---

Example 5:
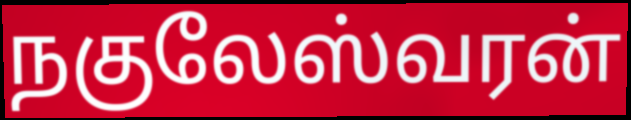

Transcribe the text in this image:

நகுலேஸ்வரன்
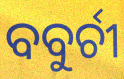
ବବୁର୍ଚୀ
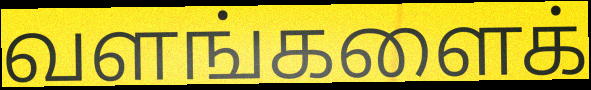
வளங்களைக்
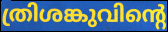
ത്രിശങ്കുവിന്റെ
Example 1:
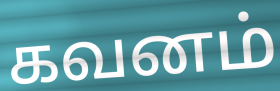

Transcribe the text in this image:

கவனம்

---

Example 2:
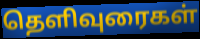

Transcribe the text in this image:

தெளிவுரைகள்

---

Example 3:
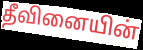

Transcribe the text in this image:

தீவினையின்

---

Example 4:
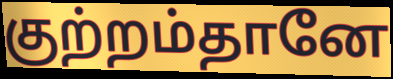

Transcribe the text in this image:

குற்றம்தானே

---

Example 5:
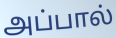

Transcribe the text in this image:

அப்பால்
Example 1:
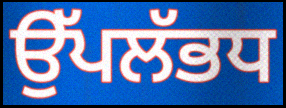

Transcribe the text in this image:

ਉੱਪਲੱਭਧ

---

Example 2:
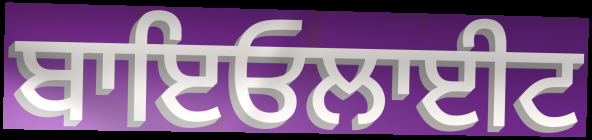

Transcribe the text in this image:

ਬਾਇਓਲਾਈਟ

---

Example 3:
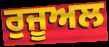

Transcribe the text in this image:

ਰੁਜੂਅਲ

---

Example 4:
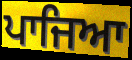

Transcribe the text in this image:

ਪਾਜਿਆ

» **PROBLEM DETAILS**: The records above need to be restated word for word, with the pictures left out.

» **THE ANSWER**:
---

Example 5:

Transcribe the text in this image:

நகுலேஸ்வரன்
ବବୁର୍ଚୀ
வளங்களைக்
ത്രിശങ്കുവിന്റെ
Example 1:

Transcribe the text in this image:

கவனம்

---

Example 2:

Transcribe the text in this image:

தெளிவுரைகள்

---

Example 3:

Transcribe the text in this image:

தீவினையின்

---

Example 4:

Transcribe the text in this image:

குற்றம்தானே

---

Example 5:

Transcribe the text in this image:

அப்பால்
Example 1:

Transcribe the text in this image:

ਉੱਪਲੱਭਧ

---

Example 2:

Transcribe the text in this image:

ਬਾਇਓਲਾਈਟ

---

Example 3:

Transcribe the text in this image:

ਰੁਜੂਅਲ

---

Example 4:

Transcribe the text in this image:

ਪਾਜਿਆ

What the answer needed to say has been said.